Honda XL 1000 V VaraderoÜber die recht hohe und in zwei verschiedenen Höhen fummelig anschraubbare Scheibe gibt es unterschiedliche Meinungen. In Sachen Windschutz sind sich zwar alle Varadero-Treiber einig, denn der ist wirklich gut, doch den einen oder anderen Fahrer nerven fiese Verwirbelungen, die auf Dauer mehr auf die Kondition gehen als echter und direkter Winddruck. Dem Varadero-Interessenten bleibt nur die Probefahrt, denn Körperlänge, Sitzposition und Helmmodell entscheiden darüber, ob man sich hinter der Serienscheibe wohl fühlt. Eins dürfte aber klar sein: Das von vielen Fahrern der neuen Varadero sehnlichst erwartete Zubehörteil ist eine kürzere Verkleidungsscheibe.

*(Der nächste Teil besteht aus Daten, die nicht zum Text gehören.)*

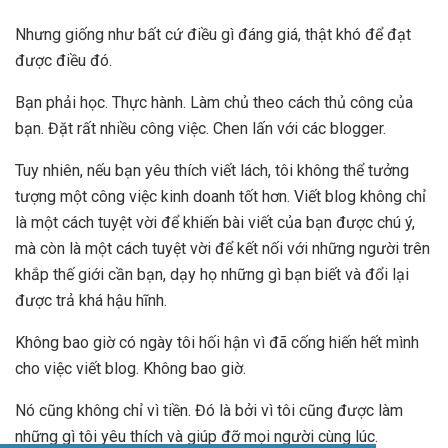
Nhưng giống như bất cứ điều gì đáng giá, thật khó để đạt
được điều đó.
Bạn phải học. Thực hành. Làm chủ theo cách thủ công của
bạn. Đặt rất nhiều công việc. Chen lấn với các blogger.
Tuy nhiên, nếu bạn yêu thích viết lách, tôi không thể tưởng
tượng một công việc kinh doanh tốt hơn. Viết blog không chỉ
là một cách tuyệt vời để khiến bài viết của bạn được chú ý,
mà còn là một cách tuyệt vời để kết nối với những người trên
khắp thế giới cần bạn, dạy họ những gì bạn biết và đổi lại
được trả khá hậu hĩnh.
Không bao giờ có ngày tôi hối hận vì đã cống hiến hết mình
cho việc viết blog. Không bao giờ.
Nó cũng không chỉ vì tiền. Đó là bởi vì tôi cũng được làm
những gì tôi yêu thích và giúp đỡ mọi người cùng lúc.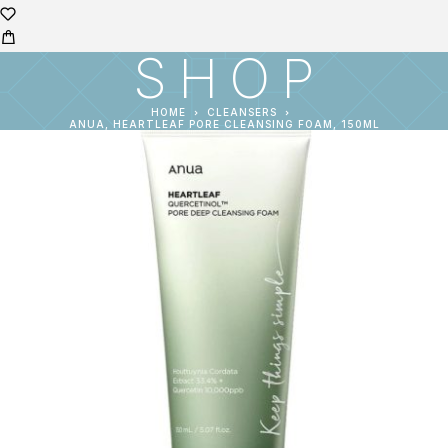
SHOP
HOME
CLEANSERS
ANUA, HEARTLEAF PORE CLEANSING FOAM, 150ML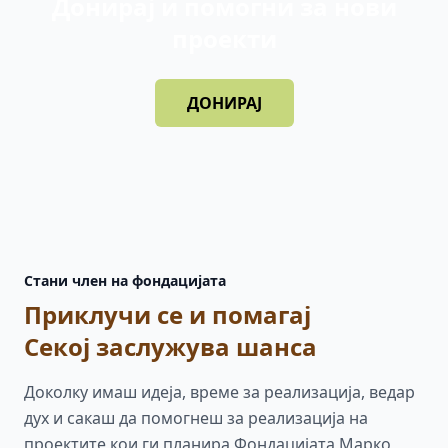
Донирај и помогни за нови
проекти
ДОНИРАЈ
Стани член на фондацијата
Приклучи се и помагај
Секој заслужува шанса
Доколку имаш идеја, време за реализација, ведар
дух и сакаш да помогнеш за реализација на
проектите кои ги планира Фондацијата Марко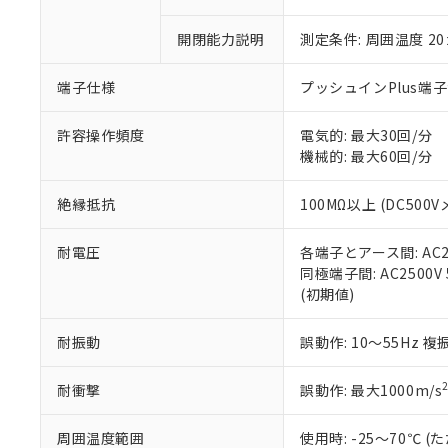
○
一定数以
DBP(フタル酸ジブチル) :
い。
当社は貴社製
DEHP(フタル酸ビス(2-エ
正式な納期状
置等に一切使
開閉能力説明
測定条件: 周囲温度 2
当社販売員に
※2 対応予定月
△
一定数に
当社は、貴社
オムロン制御
また当社は、
※2 環境保護使
端子仕様
プッシュインPlus端
在庫状況およ
部品在庫の切り替
たしません。
－
在庫なし
す。
「ｅ」：有害物質
機器販売
許容操作頻度
電気的: 最大30回/分
マイパーツ機
「10」：通常の
機械的: 最大60回/分
ている必要が
味します。
空
受注生産
お客様が当ウ
※3 非含有証明
「－」：未確認で
白
が、当社の製
絶縁抵抗
100MΩ以上 (DC500V
さい。
下記の非含有証明
※当社の共同
耐電圧
各端子とアース間: AC250
いる法人を指
EU RoHS指令（
同極端子間: AC2500V 5
51物質の非含有証
(初期値)
※本証明書は発行
また、RoHS指
耐振動
誤動作: 10～55Hz 複
混在することから
既に当社にて対応
耐衝撃
誤動作: 最大1000m/s
り割愛しておりま
周囲温度範囲
使用時: -25～70℃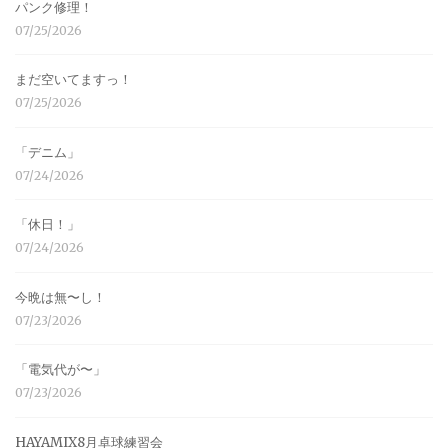
パンク修理！
07/25/2026
まだ空いてますっ！
07/25/2026
「デニム」
07/24/2026
「休日！」
07/24/2026
今晩は無〜し！
07/23/2026
「電気代が〜」
07/23/2026
HAYAMIX8月卓球練習会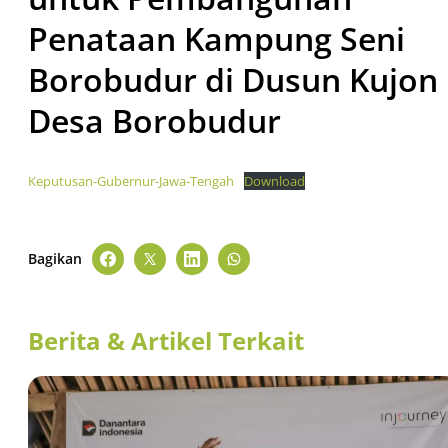
Penataan Kampung Seni
Borobudur di Dusun Kujon
Desa Borobudur
Keputusan-Gubernur-Jawa-Tengah
Download
Bagikan
Berita & Artikel Terkait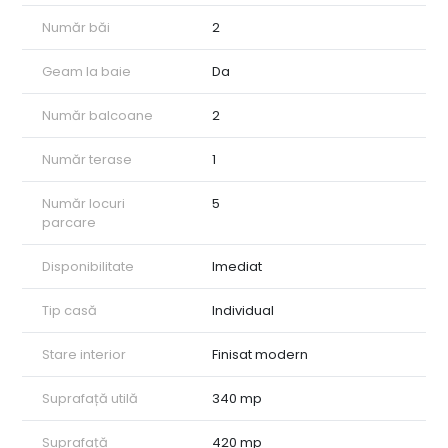
Număr băi
2
Geam la baie
Da
Număr balcoane
2
Număr terase
1
Număr locuri
5
parcare
Disponibilitate
Imediat
Tip casă
Individual
Stare interior
Finisat modern
Suprafață utilă
340 mp
Suprafață
420 mp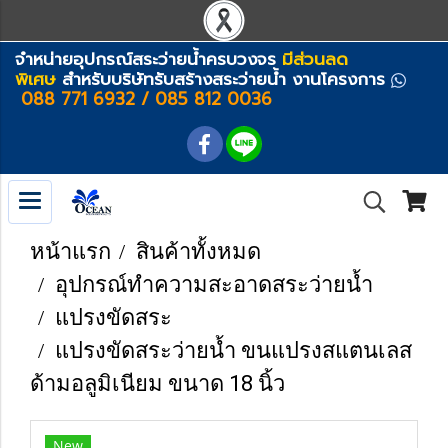
จำหน่ายอุปกรณ์สระว่ายน้ำครบวงจร
มีส่วนลด
พิเศษ
สำหรับบริษัทรับสร้างสระว่ายน้ำ งานโครงการ
088 771 6932 / 085 812 0036
หน้าแรก
สินค้าทั้งหมด
อุปกรณ์ทำความสะอาดสระว่ายน้ำ
แปรงขัดสระ
แปรงขัดสระว่ายน้ำ ขนแปรงสแตนเลส
ด้ามอลูมิเนียม ขนาด 18 นิ้ว
New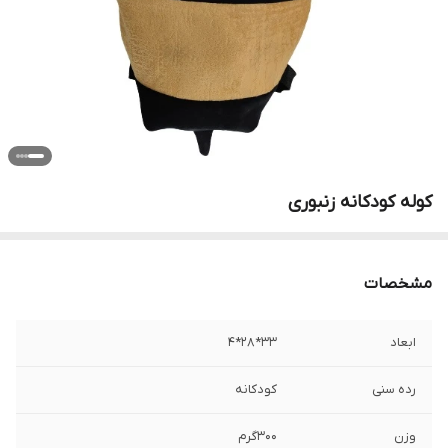
کوله کودکانه زنبوری
مشخصات
ابعاد
33*28*4
رده سنی
کودکانه
وزن
300گرم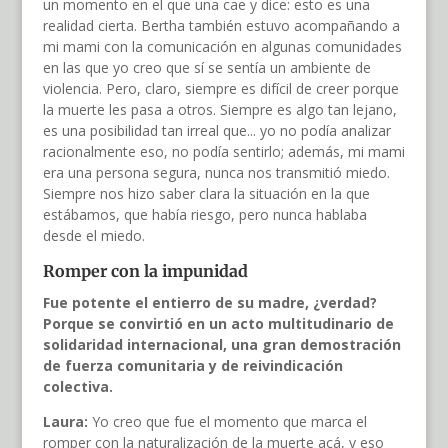
un momento en el que una cae y dice: esto es una
realidad cierta. Bertha también estuvo acompañando a
mi mami con la comunicación en algunas comunidades
en las que yo creo que sí se sentía un ambiente de
violencia. Pero, claro, siempre es difícil de creer porque
la muerte les pasa a otros. Siempre es algo tan lejano,
es una posibilidad tan irreal que... yo no podía analizar
racionalmente eso, no podía sentirlo; además, mi mami
era una persona segura, nunca nos transmitió miedo.
Siempre nos hizo saber clara la situación en la que
estábamos, que había riesgo, pero nunca hablaba
desde el miedo.
Romper con la impunidad
Fue potente el entierro de su madre, ¿verdad?
Porque se convirtió en un acto multitudinario de
solidaridad internacional, una gran demostración
de fuerza comunitaria y de reivindicación
colectiva.
Laura:
Yo creo que fue el momento que marca el
romper con la naturalización de la muerte acá, y eso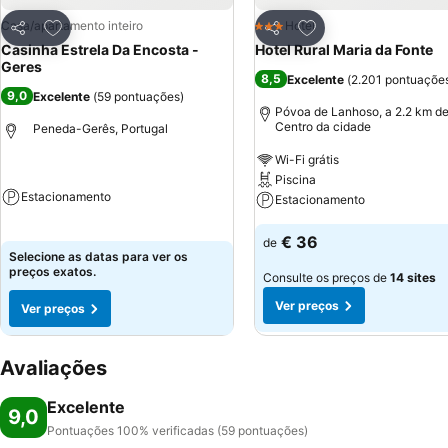
Adicionar aos favoritos
Adicionar aos favor
Casa/apartamento inteiro
Hotel
3 Estrelas
Partilhar
Partilhar
Casinha Estrela Da Encosta -
Hotel Rural Maria da Fonte
Geres
8,5
Excelente
(
2.201 pontuaçõe
9,0
Excelente
(
59 pontuações
)
Póvoa de Lanhoso, a 2.2 km d
Centro da cidade
Peneda-Gerês, Portugal
Wi-Fi grátis
Piscina
Estacionamento
Estacionamento
€ 36
de
Selecione as datas para ver os
preços exatos.
Consulte os preços de
14 sites
Ver preços
Ver preços
Avaliações
Excelente
9,0
Pontuações 100% verificadas (59 pontuações)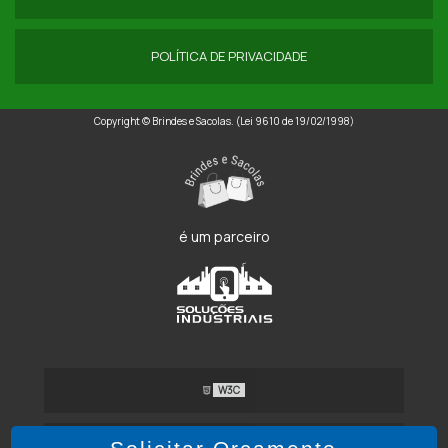
EMBALAGEM DE RÁFIA
POLÍTICA DE PRIVACIDADE
EMBALAGEM PARA CARVÃO
EMBALAGEM PARA LENHA
Copyright © Brindes e Sacolas. (Lei 9610 de 19/02/1998)
EMBALAGEM SACO DE RÁFIA
EMPRESA DE SACO DE RÁFIA
EMPRESAS FABRICANTES DE SACOS DE RÁFIA
é um parceiro
FABRICANTES DE SACARIA DE RÁFIA
FÁBRICA DE SACARIA DE RÁFIA
FÁBRICA DE SACOS DE RÁFIA
W3C
INDÚSTRIA DE SACARIA DE RÁFIA
ONDE COMPRAR SACARIA DE RÁFIA
W3C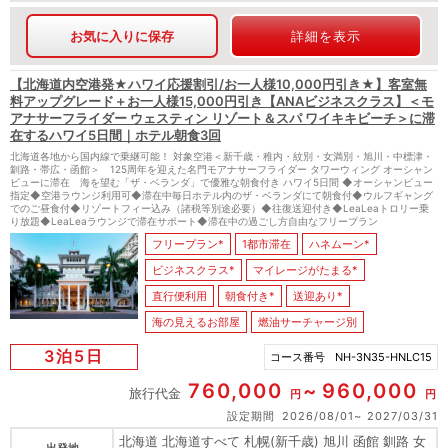
お気に入りに保存
詳細を表示
【北海道内空港発★ハワイ応援割引/お一人様10,000円引き★】客室無
料アップグレード＋お一人様15,000円引き【ANAビジネスクラス】＜モ
アナサーフライダー ウェスティン リゾート＆スパ ワイキキビーチ＞に滞
在するハワイ5日間｜ホテル朝食3回
北海道各地から国内線で乗継可能！ 対象空港＜新千歳・稚内・紋別・女満別・旭川・中標津・
釧路・帯広・函館＞ 125周年を迎えた名門モアナサーフライダー タワーウィング オーシャン
ビューに滞在 海を望む「ザ・ベランダ」で優雅な朝食付き ハワイ5日間 ◆オーシャンビュー
指定◆空港ラウンジ利用可◆滞在中毎日ホテル内のザ・ベランダにて朝食付◆ウルフギャング
でのご昼食付◆リゾートフィー込み（諸税等別途必要）◆往復送迎付き◆LeaLeaトロリー乗
り放題◆LeaLeaラウンジで滞在サポート◆滞在中の過ごし方自由なフリープラン
フリープラン*
1都市滞在
ハネムーン*
ビジネスクラス*
マイレージがたまる*
直行便利用
朝食付き*
送迎あり*
海の見えるお部屋
燃油サーチャージ別
3泊5日
コース番号
NH-3N35-HNLC15
760,000
960,000
旅行代金
円
円
設定期間
2026/08/01
2027/03/31
北海道 北海道すべて 札幌(新千歳) 旭川 函館 釧路 女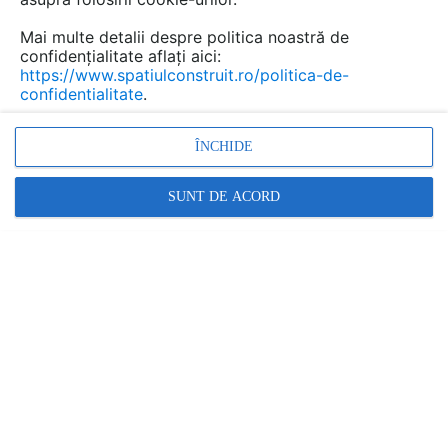
Salvează pdf
Mai multe detalii despre politica noastră de
confidențialitate aflați aici:
https://www.spatiulconstruit.ro/politica-de-
confidentialitate
.
ÎNCHIDE
SUNT DE ACORD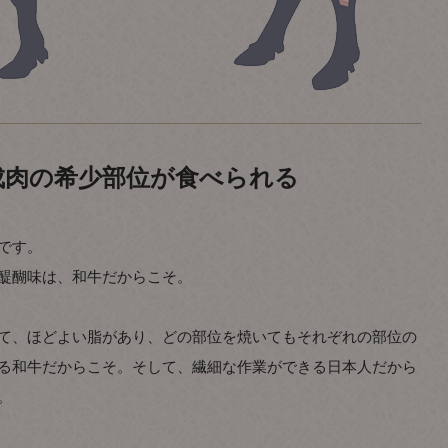
成肉の希少部位が食べられる
です。
醍醐味は、和牛だからこそ。
て、ほどよい脂があり、どの部位を焼いてもそれぞれの部位の
る和牛だからこそ。そして、繊細な作業ができる日本人だから
。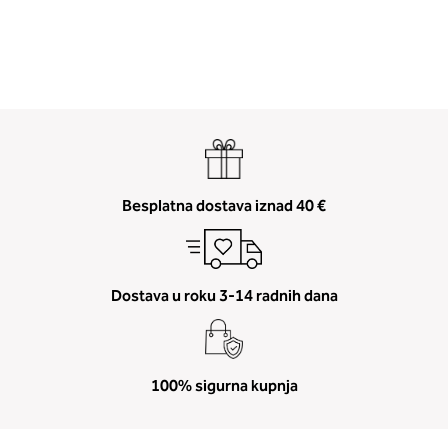
Besplatna dostava iznad 40 €
Dostava u roku 3-14 radnih dana
100% sigurna kupnja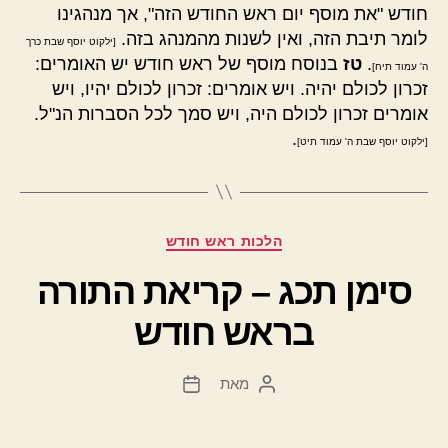
חודש "את מוסף יום ראש החודש הזה", אך מנהגינו
לומר תיבת הזה, ואין לשנות מהמנהג בזה.
[ילקוט יוסף שבת כרך
.
טז
בנוסח מוסף של ראש חודש יש האומרים:
ה' עמוד תיח]
זכרון לכולם יהיה. ויש אומרים: זכרון לכולם יהיו, ויש
אומרים זכרון לכולם היה, ויש סמך לכל הסברות הנ"ל.
.
[ילקוט יוסף שבת ה' עמוד תיט]
קטגוריות
הלכות ראש חודש
סימן תכג – קריאת התורה
בראש חודש
מאת
המחבר
תאריך
הפוסט
פוסט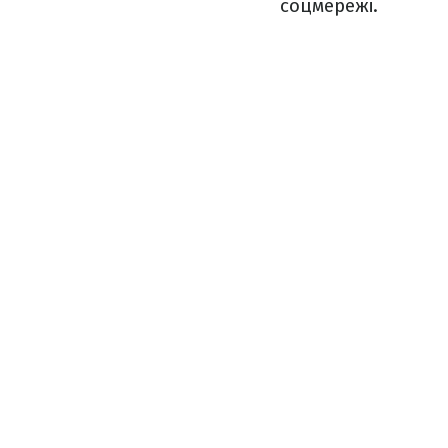
соцмережі.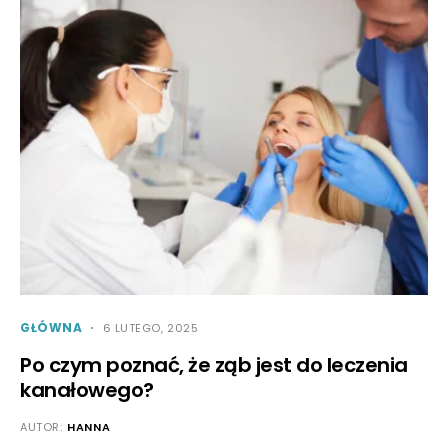
GŁÓWNA
6 LUTEGO, 2025
Po czym poznać, że ząb jest do leczenia
kanałowego?
AUTOR:
HANNA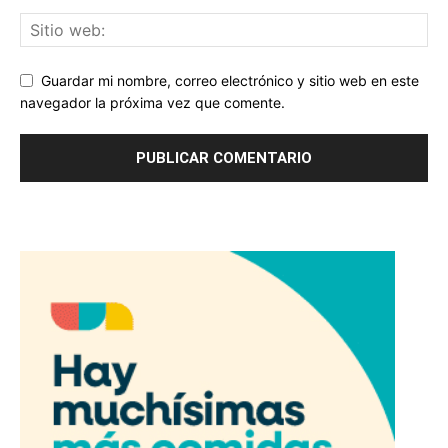
Guardar mi nombre, correo electrónico y sitio web en este
navegador la próxima vez que comente.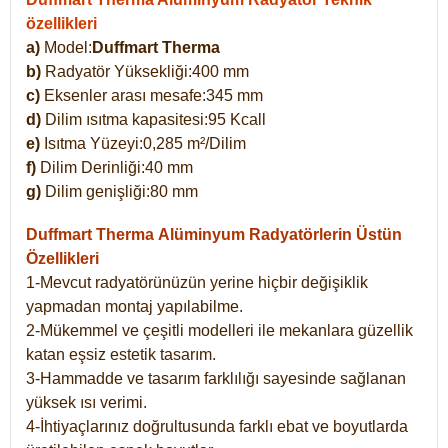
özellikleri
a)
Model:
Duffmart Therma
b)
Radyatör Yüksekliği:400 mm
c)
Eksenler arası mesafe:345 mm
d)
Dilim ısıtma kapasitesi:95 Kcall
e)
Isıtma Yüzeyi:0,285 m²/Dilim
f)
Dilim Derinliği:40 mm
g)
Dilim genişliği:80 mm
Duffmart Therma
Alüminyum Radyatörlerin Üstün
Özellikleri
1-Mevcut radyatörünüzün yerine hiçbir değişiklik
yapmadan montaj yapılabilme.
2-Mükemmel ve çeşitli modelleri ile mekanlara güzellik
katan eşsiz estetik tasarım.
3-Hammadde ve tasarım farklılığı sayesinde sağlanan
yüksek ısı verimi.
4-İhtiyaçlarınız doğrultusunda farklı ebat ve boyutlarda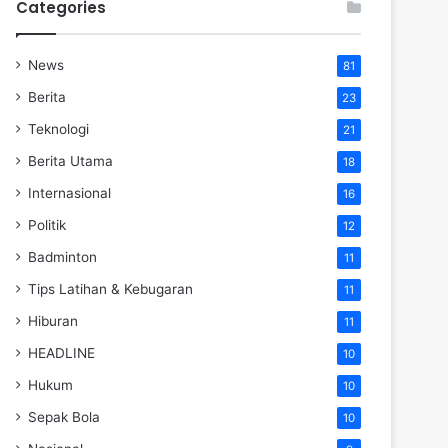
Categories
News
81
Berita
23
Teknologi
21
Berita Utama
18
Internasional
16
Politik
12
Badminton
11
Tips Latihan & Kebugaran
11
Hiburan
11
HEADLINE
10
Hukum
10
Sepak Bola
10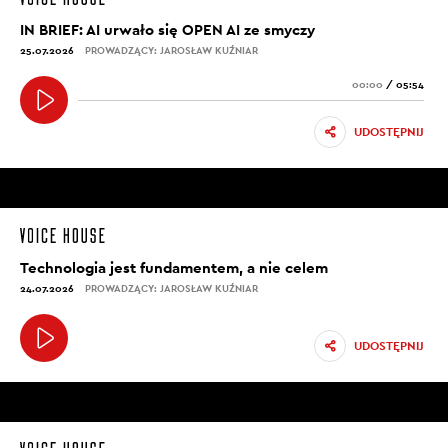
IN BRIEF: AI urwało się OPEN AI ze smyczy
25.07.2026
PROWADZĄCY: JAROSŁAW KUŹNIAR
00:00
/
05:54
UDOSTĘPNIJ
Technologia jest fundamentem, a nie celem
24.07.2026
PROWADZĄCY: JAROSŁAW KUŹNIAR
UDOSTĘPNIJ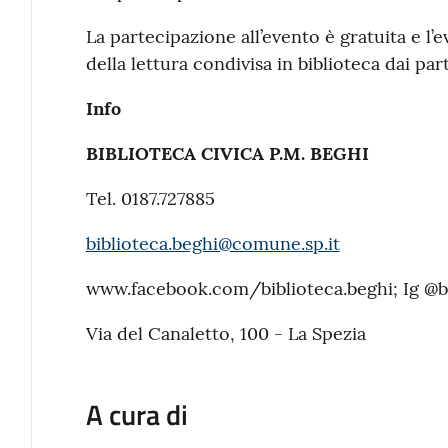
La partecipazione all’evento è gratuita e l’
della lettura condivisa in biblioteca dai part
Info
BIBLIOTECA CIVICA P.M. BEGHI
Tel. 0187.727885
biblioteca.beghi@comune.sp.it
www.facebook.com/biblioteca.beghi; Ig @b
Via del Canaletto, 100 - La Spezia
A cura di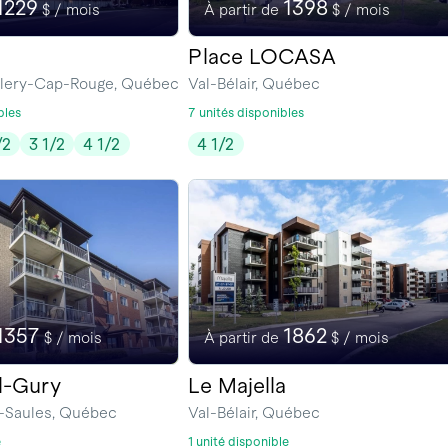
1229
1398
$ / mois
À partir de
$ / mois
Place LOCASA
illery-Cap-Rouge, Québec
Val-Bélair, Québec
bles
7 unités disponibles
/2
3 1/2
4 1/2
4 1/2
1357
1862
$ / mois
À partir de
$ / mois
l-Gury
Le Majella
-Saules, Québec
Val-Bélair, Québec
e
1 unité disponible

Ansonsten ist die Neuauflage für die Zubehörindustrie eine eher traurige Angelegenheit, denn fahrwerksmäßig gibt es eigentlich nichts mehr zu meckern, Koffer und Topcase gibt es als Original-Zubehör (allerdings zu überzogenen Preisen), und selbst der leider immer noch nicht serienmäßige Hauptständer ist beim Honda-Dealer als Extra verfügbar. Der Preis von 209 Euro für das einfache Rohrteil ist allerdings mehr als frech. Wer den Anschaffungspreis der Varadero zum Beispiel mit einer BMW 1150 GS vergleicht, muss den Ständerpreis gerechterweise vorher aufschlagen, denn das Teil braucht man unbedingt.
Die in silber, blau und rot lieferbare Honda Varadero kostet 10.190 Euro. Das sind 200 Euro mehr als fürs Vorjahresmodell fällig waren. Der Mehrwert liegt aber um ein Vielfaches höher, denn nahezu alle wesentlichen Schwachpunkte gingen die Honda-Techniker erfolgreich an. Um auch nach außen hin deutlich zu machen, dass mit der aktuellen Varadero etwas ganz Neues geschaffen wurde, gilt nun auch eine neue Namensgebung: Ab sofort ist die Varadero nicht mehr nach einer Leipziger Bar, sondern nach einem kubanischen Küstenort benannt.